Research output: Contribution to journal › Journal article
|Journal publication date||03/2011|
|Number of pages||12|
Homegardens on Amazonian Dark Earths, Non-anthropogenic Upland, and Floodplain Soils along the Brazilian Middle Madeira River Exhibit Diverging Agrobiodiversity. We test the hypothesis that the agrobiodiversity associated with homegardens on three different soils-upland Amazonian Dark Earths (ADE) and Oxisols (OX), and Fluvent Entisols (FL)-commonly found along the middle Madeira River in the municipality of Manicor,, Amazonas State, Brazil, is different due to the contrasting biotic, abiotic, and cultural settings specific to each of these soils. Using data from interviews with 63 farmers about food and utility species, we compare structural and floristic characteristics of homegarden agrobiodiversity. The density of individuals is higher on ADE than on the other soils (mean +/- standard deviation: 715 +/- 363 on ADE, 474 +/- 283 on OX, 642 +/- 399 on FL). ADE and OX have higher species richness (28.2 +/- 5.6 on ADE, 25 +/- 3.7on OX, 23.6 +/- 5 on FL), while ADE and FL have a greater degree of domestication (2 +/- 0.6 on ADE, 1.3 +/- 0.5 on OX, 2.3 +/- 0.6 on FL). ADE and OX have greater proportions of richness, density, and coverage composed of South American species, while FL has greater proportions of richness and density composed of Old World species.

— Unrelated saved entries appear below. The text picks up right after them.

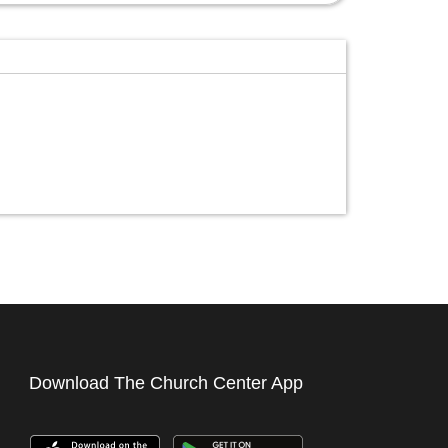
Download The Church Center App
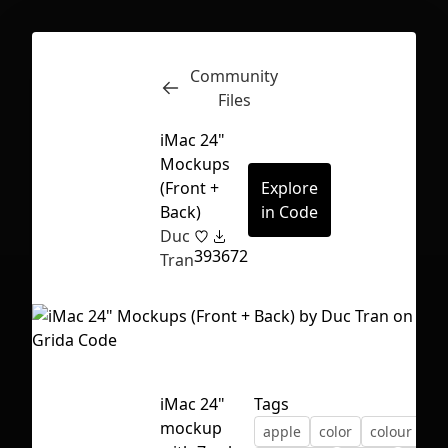
Community
Inspect
Conversations
Files
iMac 24"
Mockups
(Front +
Explore
Back)
in Code
Duc
39
3672
Tran
iMac 24"
Tags
First Loading might take a while
mockup
apple
color
colour
depending on your file size.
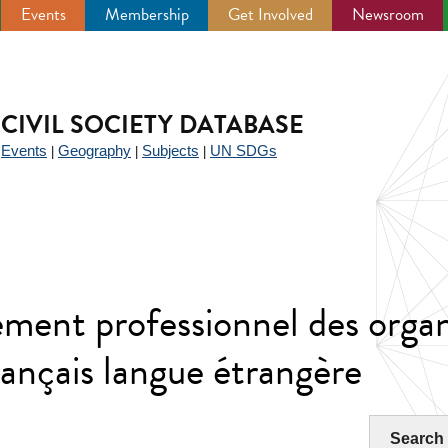
Events
Membership
Get Involved
Newsroom
CIVIL SOCIETY DATABASE
Events
Geography
Subjects
UN SDGs
|
|
|
|
nt professionnel des orga
ançais langue étrangère
Search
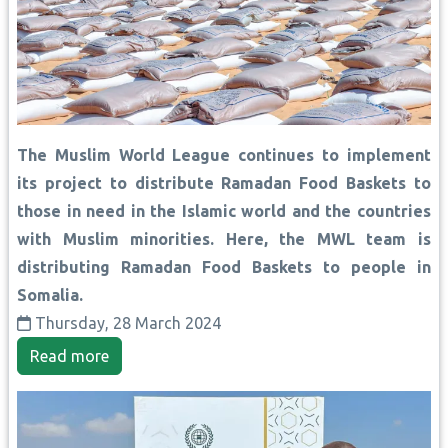
The Muslim World League continues to implement
its project to distribute Ramadan Food Baskets to
those in need in the Islamic world and the countries
with Muslim minorities. Here, the MWL team is
distributing Ramadan Food Baskets to people in
Somalia.
Thursday, 28 March 2024
Read more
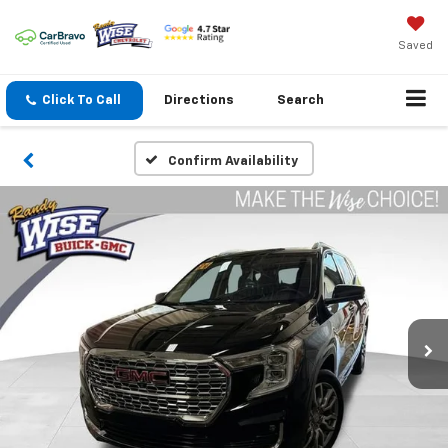
Saved
Click To Call
Directions
Search
Confirm Availability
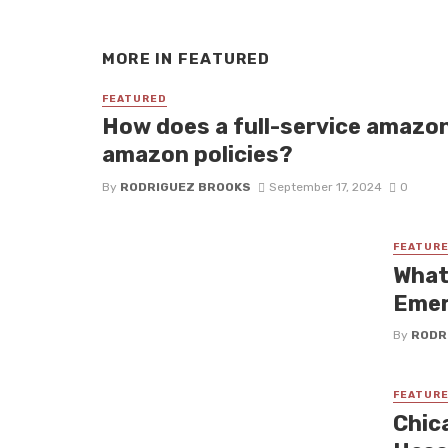
MORE IN
FEATURED
FEATURED
How does a full-service amazo
amazon policies?
By
RODRIGUEZ BROOKS
September 17, 2024
0
FEATUR
What
Emer
By
RODR
FEATUR
Chic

ADE has higher proportions of density and coverage of Mesoamerican species. Floristic composition is also different between soils: ADE occupies an intermediate position, composed of species associated with each of the other soil types and species that are most common on ADE. These differences in agrobiodiversity emerge through the interaction of human agency, plant responses, and the unique properties of soils in relation to socioeconomic and historical trajectories over time.